Will aims his gun. Dr. Gideon does not speak.

“All I can tell you, Dr. Gideon,” His throat is tight and he tastes acid. “is that dead men don’t spend all that much time worrying about who they are.”

 _“I shoot Dr. Gideon expertly through the neck.”_ Will thinks to himself, another murder so perfectly unrelated filling his mind as he pulls the trigger. _“This is not a fatal wound; it misses every artery. He will be paralyzed before the bullet leaves his body. Which doesn’t mean he can’t feel pain. Only that he can’t do anything about it.”_

“This is my design.” He whispers out loud, and steps toward the immobile mass that is Dr. Gideon to set about carrying it out.

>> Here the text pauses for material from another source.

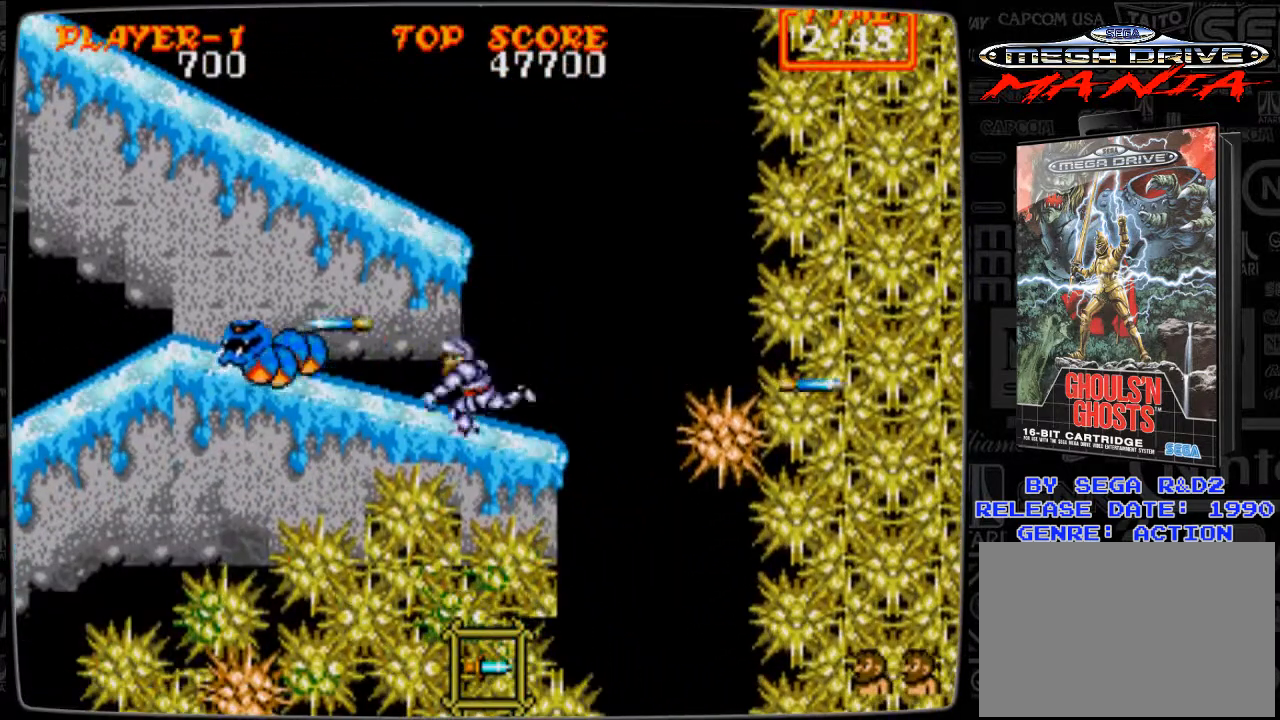
{"buttons": ["A", "DPAD_LEFT"], "events": [[125, "B", "up"], [209, "B", "down"], [250, "B", "up"], [501, "A", "down"]]}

And then he wakes up drenched in sweat in his bed in Wolf Trap, Virginia to the sound of his phone ringing.

Jack Crawford’s voice greets Will when he picks up.

“We found Dr. Gideon.” Jack says so stoically that Will thinks, lets himself think, for a moment, that it was all a bad dream. He looks himself over. There’s not a speck of blood anywhere on his person, and his jacket, thrown over the foot of his bed, is clean as well. Jack’s about to tell him that Dr. Gideon is in custody, he tells himself.

 “And,” Jack’s voice shakes just slightly on that one word, almost imperceptibly, but Will notices things like that. Will’s job is all about noticing things like that. “it looks like the Chesapeake Ripper found him first.”


End file.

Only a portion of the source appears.